« Toute subjectivité implique un héritage de rencontres antérieures ou d’immersion dans la tradition qui induit une comparaison instantanée» 1. De ce lexique, Ibrahim Ballo, artiste malien, forge sa pratique. Présentée à la Salle des Casques de la Fondation Montresso, son exposition « Les mémoires de filles en fils» est à découvrir du 13 décembre 2025 au 21 février 2026.

Héritier des femmes de son village, Ibrahim Ballo transforme l’histoire du fil en une praxis, qui constitue le présent récit. De « filles en fils », il esquisse un tableau de nos relations sociales par une esthétique des héritages, dans une grammaire résolument textile. L’Aventure ambiguë 2 se poursuit ici, où matrimoine et patrimoine se rencontrent dans une lecture critique du présent. Sur des papiers, toiles, tissus ou poteries, Ballo impose son regard sur la fragilité de son époque, position nécessaire pour endosser cette étrange division entre les attentes actuelles et son propre cheminement. De cet entre-deux, surgit le paradoxe des œuvres, enchevêtrées dans les strates du temps, où passé et présent convergent dans une forme de co-fragilité. Dès lors, la consistance du fil se manifeste : en s’insinuant dans la matière hic et nunc, il amplifie l’intention du support pour en révéler les tensions. Dans son élan, il la perce, s’y fraie un passage, glisse sous sa surface, se réfugiant discrètement sous la figure, lui donnant corps simultanément.

Le fil, donc, pour placer les rapports sociaux dans le champ créatif.
Aux dislocations des liens, l’artiste arpente les chemins de la guérison. Par des points de jonction, il emprunte le biais mémoriel pour nous parler de résistance et de citoyenneté, créant une reliance entre les générations et les cultures. Ballo s’introduit dans la matière, la traverse, s’y attarde pour réparer, ficeler, nouer irrévocablement les plaies insidieuses du présent. Échos de son monde intérieur, le rêve se dessine, parcourant les interstices du corps pour tracer la trame de son utopie.

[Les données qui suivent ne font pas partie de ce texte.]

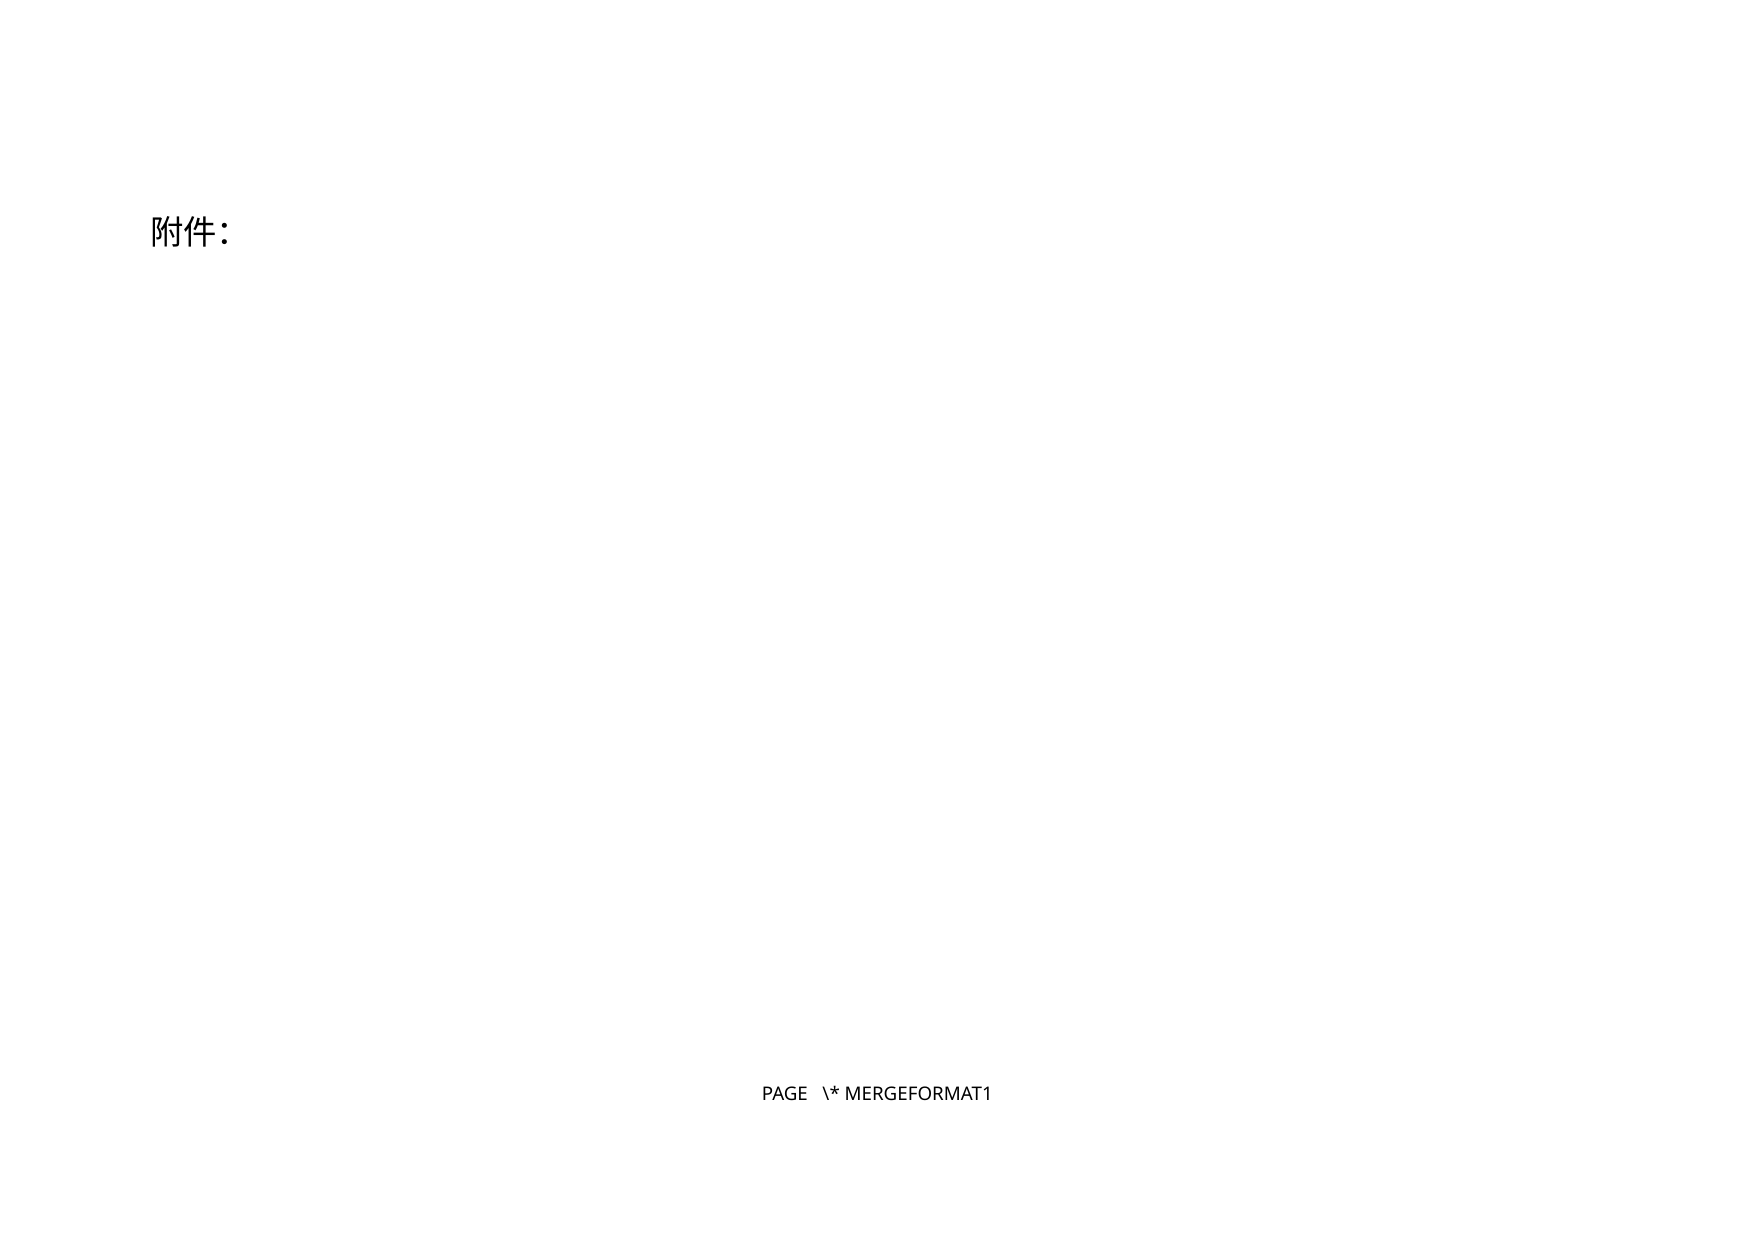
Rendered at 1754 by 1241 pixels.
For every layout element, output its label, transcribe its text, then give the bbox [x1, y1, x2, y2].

text 附件： [150, 198, 1604, 263]
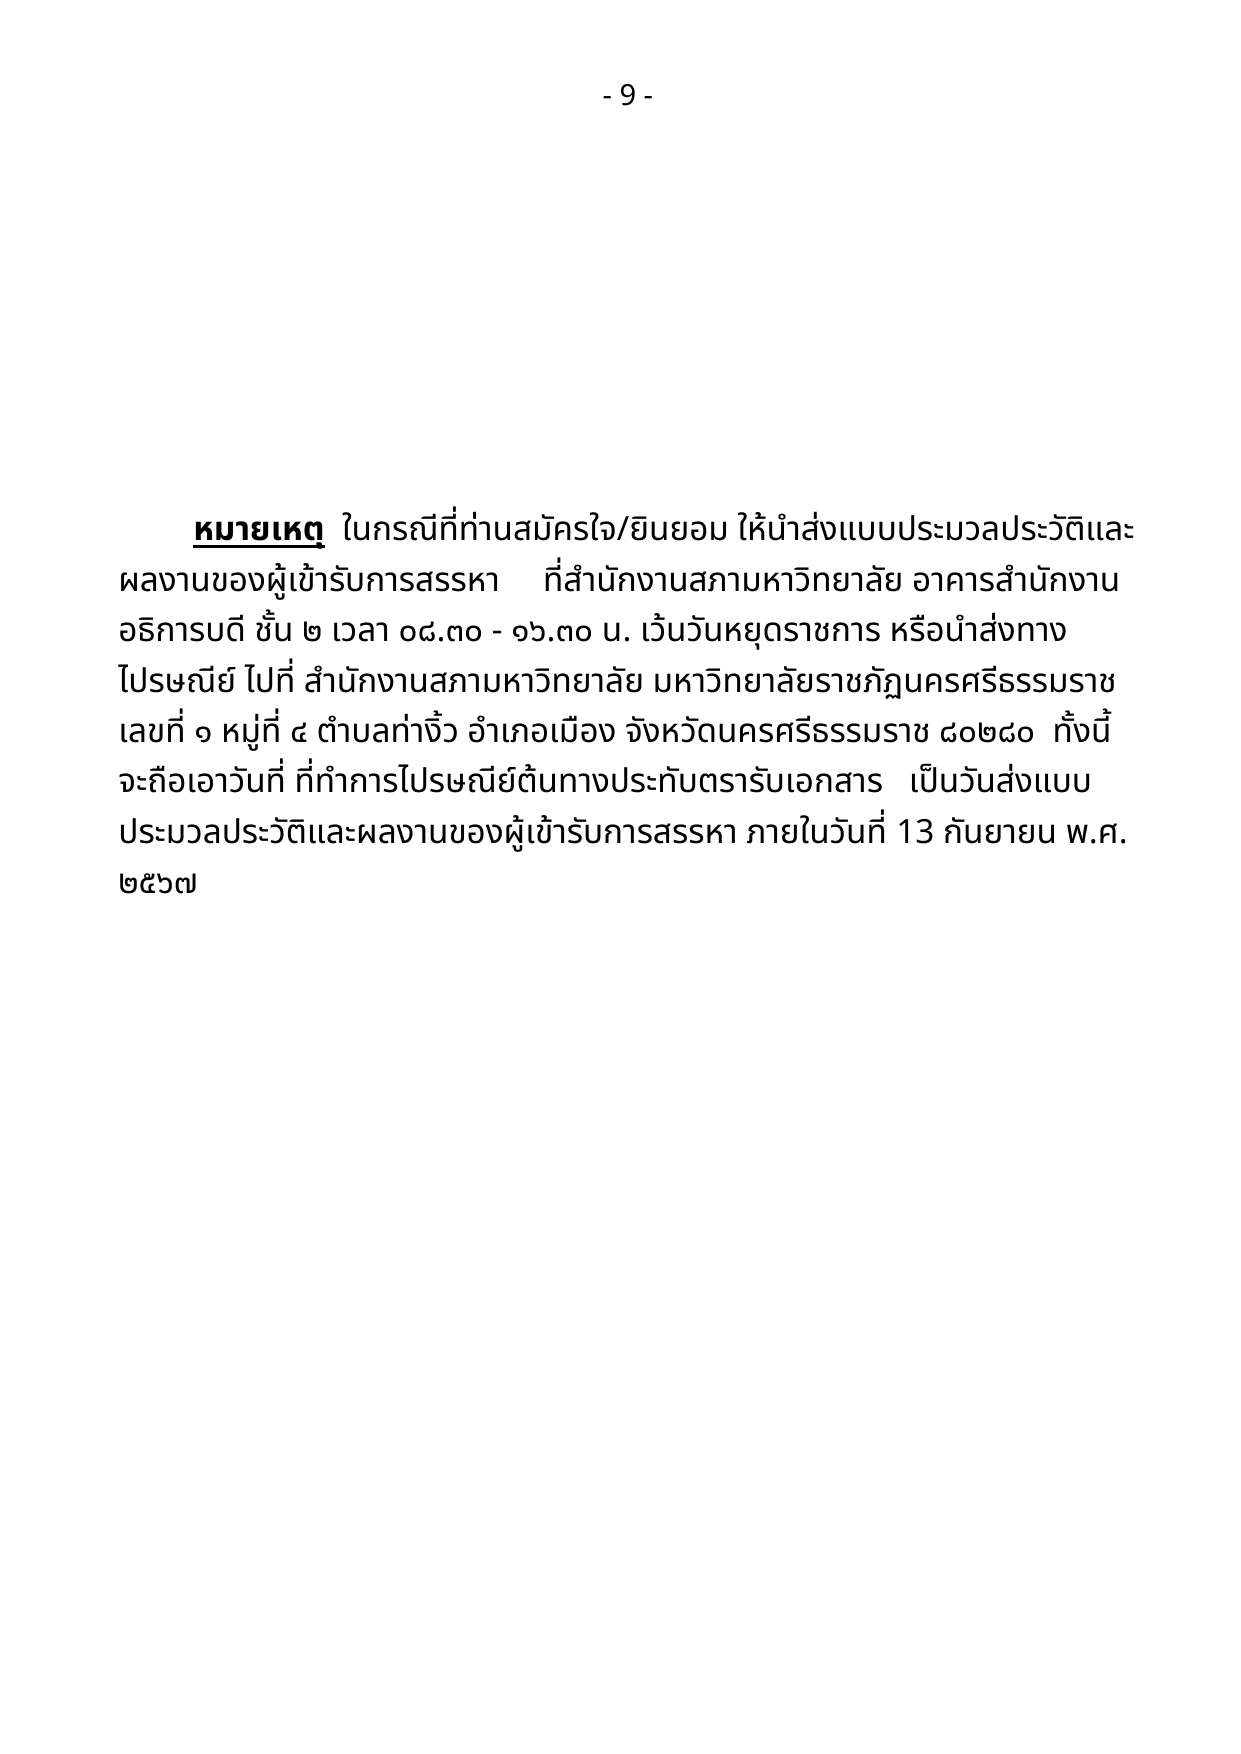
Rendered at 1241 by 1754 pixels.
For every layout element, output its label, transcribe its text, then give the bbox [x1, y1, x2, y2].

Le fil, donc, pour édifier le spectre de nos interdépendances et bâtir le potentiel de nos futurs.
Sa résidence au Maroc s’impose comme une évidence. En son cœur, Jardin Rouge, carrefour culturel et lieu par excellence du métissage, s’immisce dans son atelier pour proposer la richesse de nouvelles écritures filaires. Ballo multiplie ainsi les médiums, et donc les voies, pour ériger les itinéraires de la connaissance et faire circuler les savoirs. De Marrakech à Sikasso, l’artiste entache la toile de manière éparse, où symboles et matières convergent pour révéler les réminiscences du lien social. Animal, cosmogonie dogon et symboles amazighs sont autant de composantes qui nous éclairent sur l’équilibre du monde, dévoilant simultanément protection, fertilité, liberté et féminité. Par une installation centrale où dialoguent les artisanes de Sero et celles de Tazart, la Grande royale 3 s’élève. Fils d’indigo noués, puis teints à la main, se mêlent à l’argile cuivrée, mémoire des terres et des mains. Chair-mères dressées, la voix des silencées s’élève pour conquérir l’espace. C’est ça « la vraie promotion de la culture », nous dit-il. Tout dans cet art du tissage semble représenter la vie de la cité. C’est cette structure, à la fois fragile et déterminée, qui permet aux œuvres de subvertir le temps. En valorisant ces formes altérées, on échappe peut-être à la honte prométhéenne, semble nous murmurer l’artiste. Dans l’irrégularité des fils et des surfaces, la voie vers le souvenir d’un rêve évanescent se résout en prose. Toute la poésie réside dans sa fragilité.